Yes, the ever visibile flics lend a sense of calm and orderliness as well as thuggish gestapo: always male and roughly late-20s or 30ish, I sense they would use their baton sans probleme to crack someone's head open. A "gendarme" BTW was a heavy cavalryman of noble birth, primarily serving the the French army from Europe's Late Medieval to the Early Modern periods. Their heyday was in the late fifteenth to mid sixteenth centuries, when they provided the Kings of France with a potent regular force of heavy-armoured, lance-armed cavalry which, when properly employed, dominated the battlefield. So these dudes know they are bad asses.

I am off to several museums then back to London.

Monday, July 6

On Bees And Health Care


Well, we know Madeleine not a morning person and her mood not really made better by me standing above her and taking pictures. I only snap this one, for the record.

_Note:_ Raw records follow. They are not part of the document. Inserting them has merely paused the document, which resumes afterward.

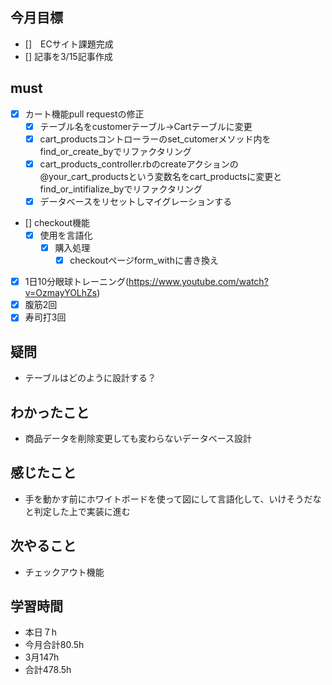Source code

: 
## 今月目標
- []　ECサイト課題完成
- [] 記事を3/15記事作成


## must
- [x] カート機能pull requestの修正
  - [x] テーブル名をcustomerテーブル→Cartテーブルに変更
  - [x] cart_productsコントローラーのset_cutomerメソッド内をfind_or_create_byでリファクタリング
  - [x] cart_products_controller.rbのcreateアクションの@your_cart_productsという変数名をcart_productsに変更とfind_or_intifialize_byでリファクタリング
  - [x] データベースをリセットしマイグレーションする
- [] checkout機能
  - [x] 使用を言語化
    - [x] 購入処理
      - [x] checkoutページform_withに書き換え
  
- [x] 1日10分眼球トレーニング(https://www.youtube.com/watch?v=OzmayYOLhZs)
- [x] 腹筋2回
- [x] 寿司打3回

## 疑問
- テーブルはどのように設計する？



## わかったこと
- 商品データを削除変更しても変わらないデータベース設計


  
## 感じたこと
- 手を動かす前にホワイトボードを使って図にして言語化して、いけそうだなと判定した上で実装に進む
  
## 次やること
  - チェックアウト機能

## 学習時間
  - 本日７h
  - 今月合計80.5h
  - 3月147h
  - 合計478.5h
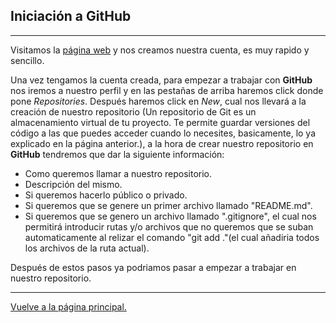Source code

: ## Iniciación a GitHub
___
Visitamos la [página web](https://github.com/ "Github.com") y nos creamos nuestra cuenta, es muy rapido y sencillo.

Una vez tengamos la cuenta creada, para empezar a trabajar con **GitHub** nos iremos a nuestro perfil y en las  pestañas de arriba haremos click donde pone *Repositories*.
Después haremos click en *New*, cual nos llevará a la creación de nuestro repositorio (Un repositorio de Git es un almacenamiento virtual de tu proyecto. Te permite guardar versiones del código a las que puedes acceder cuando lo necesites, basicamente, lo ya explicado en la página anterior.), a la hora de crear nuestro repositorio en **GitHub** tendremos que dar la siguiente información:

- Como queremos llamar a nuestro repositorio.
- Descripción del mismo.
- Si queremos hacerlo público o privado.
- Si queremos que se genere un primer archivo llamado "README.md".
- Si queremos que se genero un archivo llamado ".gitignore", el cual nos permitirá introducir rutas y/o archivos que no queremos que se suban automaticamente al relizar el comando "git add ."(el cual añadiria todos los archivos de la ruta actual).

Después de estos pasos ya podriamos pasar a empezar a trabajar en nuestro repositorio.
___
[Vuelve a la página principal.](/README.md)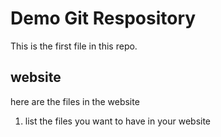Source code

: # Demo Git Respository

This is the first file in this repo.

## website
here are the files in the website

1. list the files you want to have in your website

Today I am on the Eurostar to Paris for meetings and to see friends. Same difference. I wonder why travellers talk on the phone when there is the privacy of email or SMS via smart-phone or Blackberry?Take the women in the row behind me who discusses her love affairs, which would otherwise be irritating accept that they are kind of "R" rated. Young people just don't seem to mind who's doing what and where and who knows about it. To distract myself, I read about Cyprian honeybees, who defend themselves from hornets with a mass defence that relies on heat and carbon dioxide. Seriously. When Oriental hornets (giant wasps with a powerful sting) attack, the Cyprians mob them in a huge ball that targets the breathing apparatus in the hornet's abdomen. The hornets cannot breathe without expanding their abdomens and with sheer numbers, the bees strangle the hornets to death. And check this out: Asian honeybees defend themslves against the local hornet, Vespav velutina, by 'heat balling' where a giant ball of bees piles on the hornet, weighting it down while vibrating their wing muscles furiously. The frenetic activity greatly increases the temperature inside the ball to about 46C - hot enough to cook the hornet alive. Anyway this about half as good as what I am hearing from behind me but I can't that here.